__Tekstfragment__

______

De vervoerder betwist de vordering en doet een beroep op (doorwerking van) buitengewone omstandigheden. Hij heeft daartoe, onder meer, het volgende aangevoerd.
4.2.
Voor het kunnen uitvoeren van de vlucht is de vlucht Frankfurt-Amsterdam (LH988) een conditio sine qua non. De twee (rotatie)vluchten zijn onlosmakelijk aan elkaar verbonden. Een vertraging van de ene vlucht werkt automatisch door naar de volgende vlucht. Vlucht LH988 stond gepland om te vertrekken om 07:30 UTC en om te arriveren om 08:40 UTC. De luchtverkeersleider trok echter reeds twee uur vóór vertrek de “slot” van 07:30 UTC in en verving deze met de “slot” van 08:24 UTC. Het toestel kwam met een vertraging van 42 minuten in Amsterdam aan, waardoor de vlucht van de passagiers eveneens met een vertraging is uitgevoerd. De vlucht kwam met een vertraging van 45 minuten om 11:10 UTC in Frankfurt aan. De passagiers hebben de aansluitende vlucht, die gepland stond voor vertrek om 11:30 UTC, gemist. De vervoerder heeft de passagiers omgeboekt naar de eerstvolgende vlucht met plaats. De vervoerder moest gevolg geven aan de instructies van de luchtverkeersleiding en kon, ondanks het treffen van alle redelijke maatregelen, deze vertraging niet voorkomen.

5.De beoordeling

5.1.
De kantonrechter stelt ambtshalve vast dat de Nederlandse rechter in deze zaak bevoegd is om van de vordering kennis te nemen.
5.2.

______

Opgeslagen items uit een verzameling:
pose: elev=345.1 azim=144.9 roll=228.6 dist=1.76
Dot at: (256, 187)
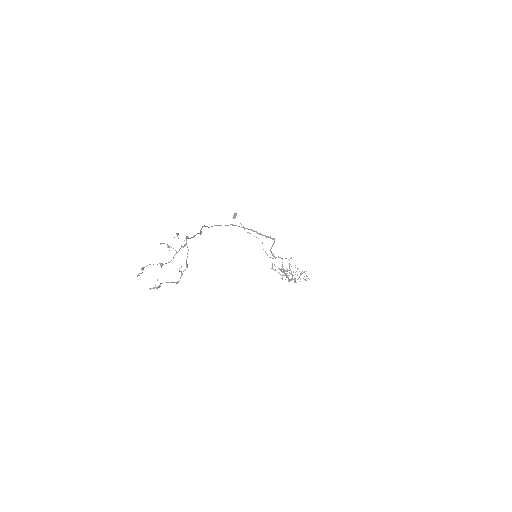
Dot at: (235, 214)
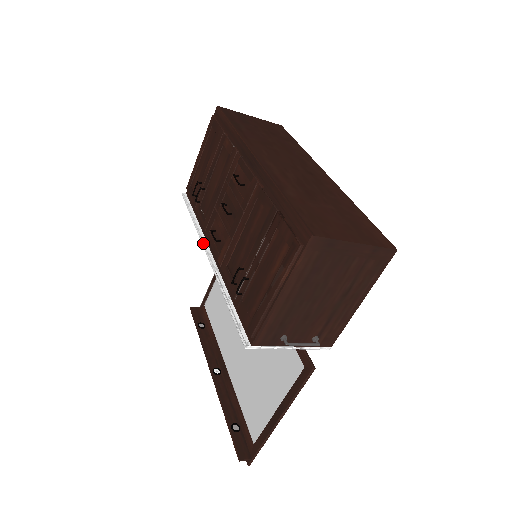
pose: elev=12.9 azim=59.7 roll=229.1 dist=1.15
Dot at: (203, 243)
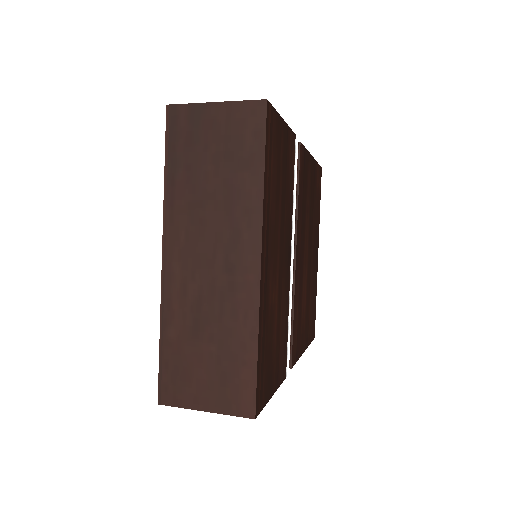
Dot at: occluded
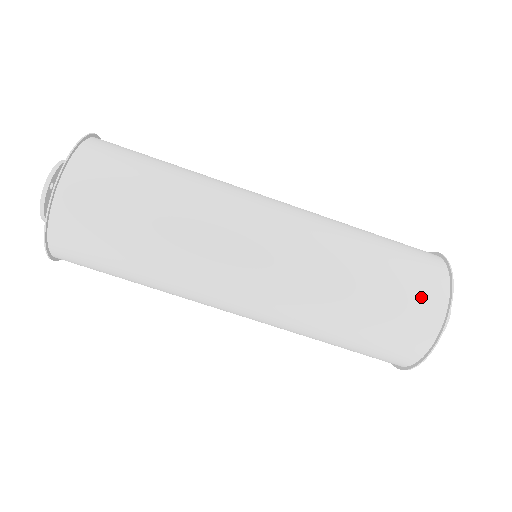
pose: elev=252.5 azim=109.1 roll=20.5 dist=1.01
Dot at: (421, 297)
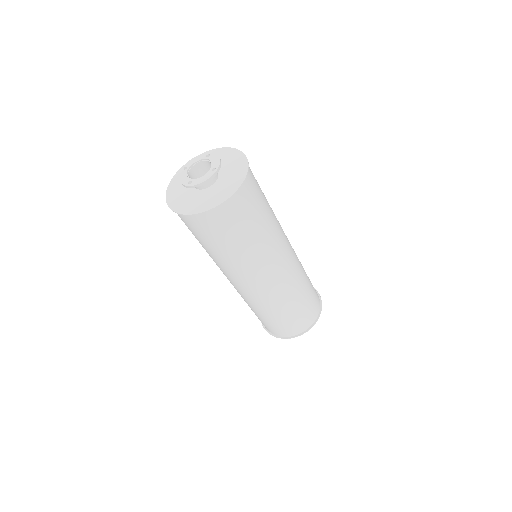
Dot at: (315, 306)
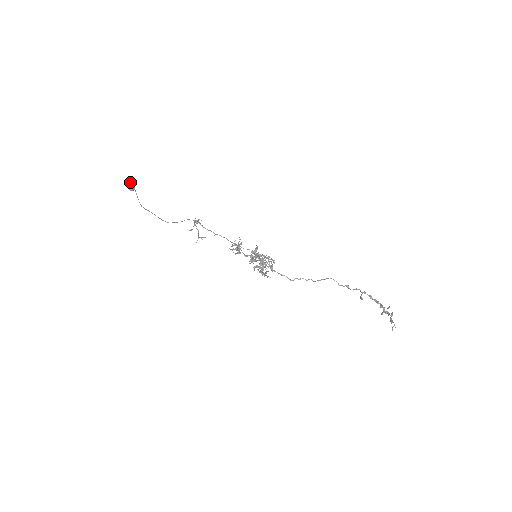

______

__Opdracht 1__
Met hoeveel minuten vertraging kwam de vlucht volgens het tekstfragment over de vertraagde vlucht in Frankfurt aan?
__Opdracht 2__
Geef alle regels van de lijst letterlijk weer en laat de afbeeldingen daarbij achterwege.
Het tekstfragment en de lijst hebben geen verband met elkaar.

__Volledig antwoord 1__
Met een vertraging van 45 minuten, om 11:10 UTC.

__Volledig antwoord 2__
pose: elev=345.1 azim=144.9 roll=228.6 dist=1.76
Dot at: (256, 187)
Dot at: (235, 214)
pose: elev=12.9 azim=59.7 roll=229.1 dist=1.15
Dot at: (203, 243)
Dot at: occluded
pose: elev=252.5 azim=109.1 roll=20.5 dist=1.01
Dot at: (421, 297)
Dot at: (315, 306)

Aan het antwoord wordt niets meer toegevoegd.